Initially, defendant argues that her sentencing guidelines range was too broad, giving the trial court “unfettered discretion.” However, “[t]he Michigan Constitution vests sentencing
-7- authority in the Legislature.” Boykin, 510 Mich at 183. Specifically, Const 1963, art 4, § 45 states that “[t]he legislature may provide for indeterminate sentences as punishment for crime and for the detention and release of persons imprisoned or detained under such sentences.” Thus, the trial court here had the authority to sentence defendant within her properly calculated guidelines range.
More importantly, regarding defendant’s argument that her sentence was disproportionate, the trial court addressed the circumstances of the offense and noted that defendant had chased Scott after she stabbed him. Defendant suggests that her sentence was disproportionate to the offense because the single stab wound does not show a “brutal attack,” and because the killing was done under circumstances similar to self-defense or manslaughter. However, the trial court noted that the jury had rejected both the higher offense of first-degree murder and the lesser offense of manslaughter, as well as an outright acquittal that would have suggested its agreement with self- defense. Moreover, the act of chasing Scott after stabbing him arguably could be characterized as “brutal.” The trial court was not required to consider mitigating factors, such as the altercation between defendant and Scott as described by defendant. See Bailey, 330 Mich App at 63. Nor was the trial court otherwise required to justify its within-guidelines sentence. People v Posey (On Remand), ___ Mich App ___, ___; ___ NW3d ___ (2023) (Docket No. 345491); slip op at 4 (“[T]here is nothing in Posey suggesting that a sentencing court needs to expressly explain why a within-guidelines sentence is reasonable and proportionate.”). Finally, defendant has not identified any particular facts of this case, other than the allegation of self-defense that the jury rejected, to indicate that a typical 25-year sentence for murder is inappropriate.
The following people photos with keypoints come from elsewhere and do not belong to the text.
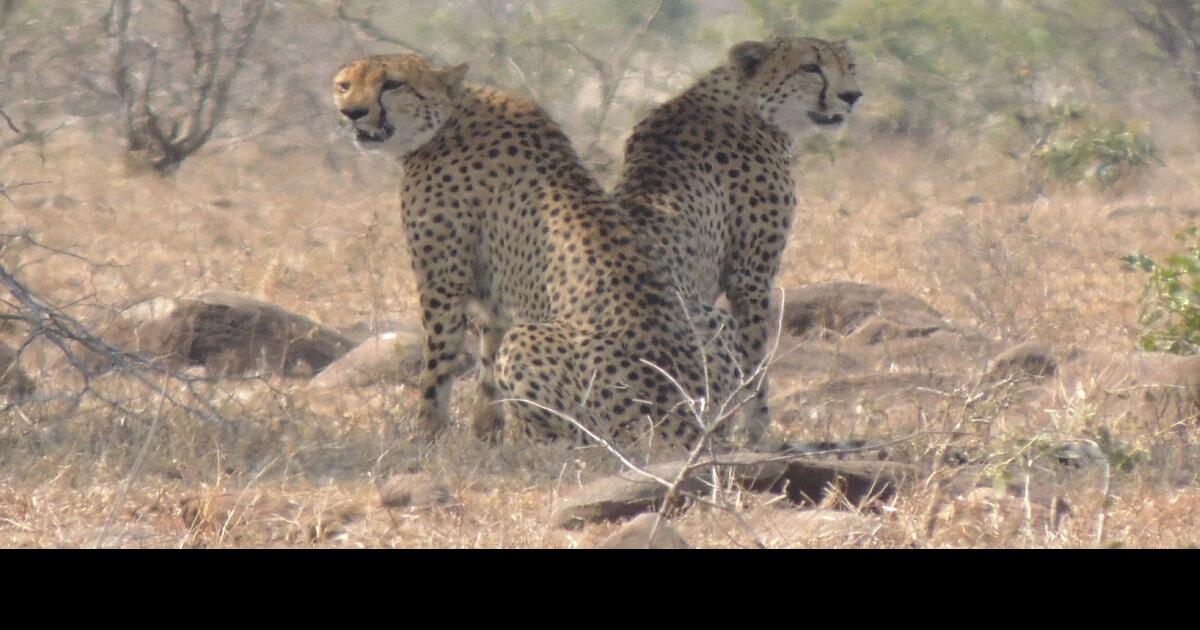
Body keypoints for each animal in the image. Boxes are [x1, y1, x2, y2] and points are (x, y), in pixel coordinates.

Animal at [332, 53, 749, 450]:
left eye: (392, 84)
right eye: (344, 85)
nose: (352, 112)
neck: (450, 118)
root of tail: (686, 422)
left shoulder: (442, 287)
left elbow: (436, 371)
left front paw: (425, 437)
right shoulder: (495, 301)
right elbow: (487, 370)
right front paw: (485, 436)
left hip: (537, 347)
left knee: (593, 439)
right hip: (714, 320)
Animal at [612, 37, 862, 446]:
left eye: (850, 66)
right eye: (810, 67)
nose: (853, 96)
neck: (748, 102)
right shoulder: (750, 277)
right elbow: (756, 361)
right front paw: (760, 428)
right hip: (710, 326)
See Posey, 512 Mich at 359 (“[T]he defendant bears the burden of demonstrating that their within-guidelines sentence is unreasonable or disproportionate[.]”).5
Accordingly, we affirm defendant’s 25-year minimum sentence as reasonable and proportionate.
V. CONCLUSION
There were no errors warranting relief. We affirm.
/s/ Stephen L. Borrello /s/ Michael J. Riordan /s/ Sima G. Patel
5 The essence of defendant’s argument regarding her sentence is that the trial court failed to expressly justify a sentence at the top of the guidelines range. However, as noted, an express justification is unnecessary when the sentence is within the guidelines range.